The timing is tight, however, as the second Pfizer dose is currently administered up to six weeks after the first. The recommended interval between AstraZeneca doses is 12 weeks.
Mr. Merlino declined to say whether students would be able to receive their second dose of Pfizer in three weeks, or whether they would be given priority access to state vaccination centers.
“I’m not making any announcements today,” he told reporters on Wednesday.
“This is about sending a very strong message to Year 12 students, especially in their final months, to give them the confidence and clarity that they can really handle the last few months of study and do their best.” .”
Mr Merlino also said the state remains hopeful that children ages 12 and older could receive their first dose of a vaccine by the end of the year, subject to health advice.
It comes as Victoria registered 45 new locally acquired COVID-19 cases and the state government’s vaccination website crashed as thousands of young people tried to make a booking.
Of the latest cases, 36 are related to known outbreaks, the source of the remaining nine is under investigation, and 28 people were in the community while contagious.
The total number of active cases in the state is 538.
Health Minister Martin Foley said authorities still have “a lot of work to do” to bring the outbreak under control.

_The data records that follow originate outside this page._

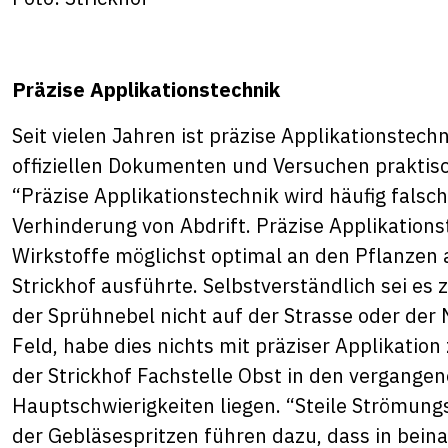
Präzise Applikationstechnik
Seit vielen Jahren ist präzise Applikationstechn
offiziellen Dokumenten und Versuchen praktisc
“Präzise Applikationstechnik wird häufig falsc
Verhinderung von Abdrift. Präzise Applikation
Wirkstoffe möglichst optimal an den Pflanzen 
Strickhof ausführte. Selbstverständlich sei es 
der Sprühnebel nicht auf der Strasse oder der
Feld, habe dies nichts mit präziser Applikatio
der Strickhof Fachstelle Obst in den vergangen
Hauptschwierigkeiten liegen. “Steile Strömun
der Gebläsespritzen führen dazu, dass in bei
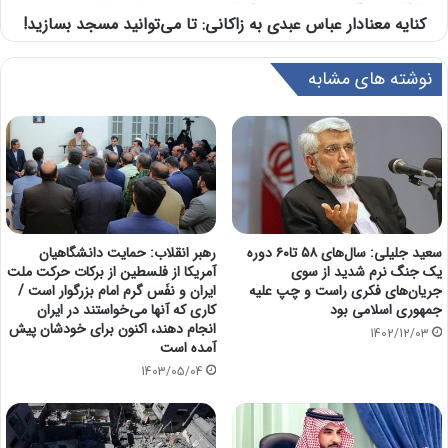
کنایه معنادار عباس عبدی به زاکانی: تا می‌توانید مسجد بسازید!
نوشته های مشابه
سعید جلیلی: سال‌های ۵۸ تا۶۰ دوره
رهبر انقلاب: حمایت دانشگاهیان
یک جنگ نرم شدید از سوی
آمریکا از فلسطین از برکات حرکت ملت
جریان‌های فکری راست و چپ علیه
ایران و نفَس گرم امام بزرگوار است /
جمهوری اسلامی بود
کاری که آنها می‌خواستند در ایران
انجام دهند، اکنون برای خودشان پیش
1402/12/03
آمده است
1403/05/04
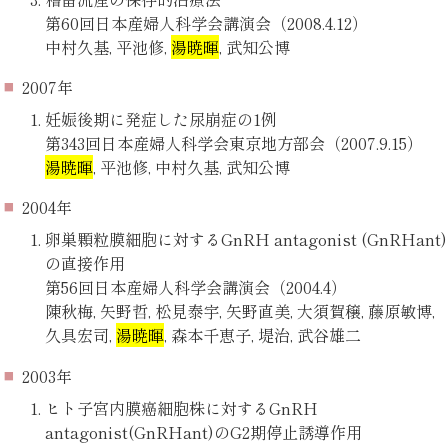
第60回日本産婦人科学会講演会（2008.4.12）
中村久基, 平池修,
湯暁暉
, 武知公博
2007年
妊娠後期に発症した尿崩症の1例
第343回日本産婦人科学会東京地方部会（2007.9.15）
湯暁暉
, 平池修, 中村久基, 武知公博
2004年
卵巣顆粒膜細胞に対するGnRH antagonist (GnRHant)
の直接作用
第56回日本産婦人科学会講演会（2004.4）
陳秋梅, 矢野哲, 松見泰宇, 矢野直美, 大須賀穣, 藤原敏博,
久具宏司,
湯暁暉
, 森本千恵子, 堤治, 武谷雄二
2003年
ヒト子宮内膜癌細胞株に対するGnRH
antagonist(GnRHant)のG2期停止誘導作用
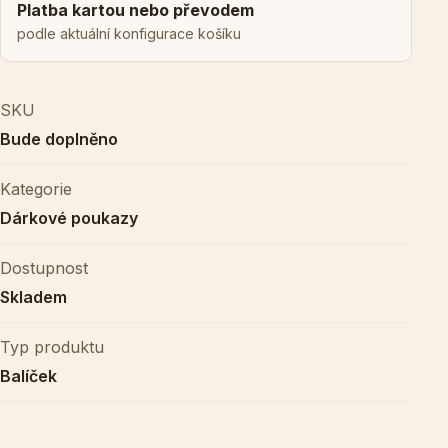
Platba kartou nebo převodem
podle aktuální konfigurace košíku
SKU
Bude doplněno
Kategorie
Dárkové poukazy
Dostupnost
Skladem
Typ produktu
Balíček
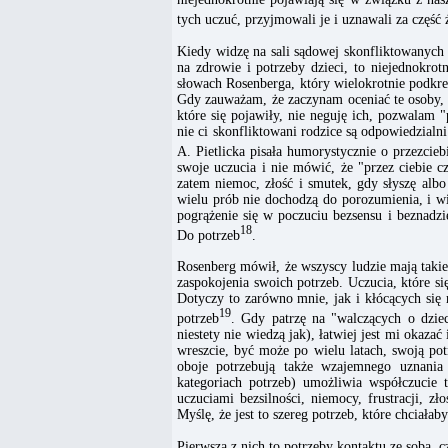
tych uczuć, przyjmowali je i uznawali za częś
Kiedy widzę na sali sądowej skonfliktowanych
na zdrowie i potrzeby dzieci, to niejednokro
słowach Rosenberga, który wielokrotnie podkreś
Gdy zauważam, że zaczynam oceniać te osoby, p
które się pojawiły, nie neguję ich, pozwalam 
nie ci skonfliktowani rodzice są odpowiedzialn
A. Pietlicka pisała humorystycznie o przezcieb
swoje uczucia i nie mówić, że "przez ciebie cz
zatem niemoc, złość i smutek, gdy słyszę alb
wielu prób nie dochodzą do porozumienia, i wi
pogrążenie się w poczuciu bezsensu i beznadz
18
Do potrzeb
.
Rosenberg mówił, że wszyscy ludzie mają takie
zaspokojenia swoich potrzeb. Uczucia, które si
Dotyczy to zarówno mnie, jak i kłócących się 
19
potrzeb
. Gdy patrzę na "walczących o dziec
niestety nie wiedzą jak), łatwiej jest mi okaza
wreszcie, być może po wielu latach, swoją p
oboje potrzebują także wzajemnego uznania
kategoriach potrzeb) umożliwia współczucie 
uczuciami bezsilności, niemocy, frustracji, 
Myślę, że jest to szereg potrzeb, które chciał
Pierwsza z nich to potrzeby kontaktu ze sobą, cz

More than 830,000 bookings for vaccinations over the next four weeks opened from 7am on Wednesday for Victorians aged 16 to 39, including 450,000 Pfizer appointments for the first dose.
Within minutes of opening the bookings, the website collapsed due to high traffic.
Many people reported receiving a “500 Internal Server Error” after waiting in line for up to an hour to schedule an appointment. Others made it through the queue but were told they were ineligible for the Pfizer vaccine.
Naomi Bromley, the health department’s deputy secretary for responding to COVID-19, said the site received 50,000 hits per minute on Wednesday morning, while 1.3 million people had tried to call the coronavirus vaccination booking line.
She advocated being patient and kind with the staff, and more appointments will become available in the coming days.
Opposition health spokeswoman Georgie Crozier said Victorians should be able to book with confidence.
“The state government has had months to rectify this and again we are seeing a crash on the booking site and we are seeing Victorians confused,” she told reporters.
She also attacked the government’s light-on-detail announcement for year 12 students.
“How is this going to be delivered to the tens of thousands of 12-year-old students? They’ve been through so much, they’ve been going through constant lockdowns,” said Ms Crozier.
It’s not just the state’s vaccine reservation system that is under pressure, with hundreds of employees being laid off for exposure to the coronavirus, the state is importing 350 doctors and nurses from abroad.
The medical professionals are expected to work in 30 health services in October.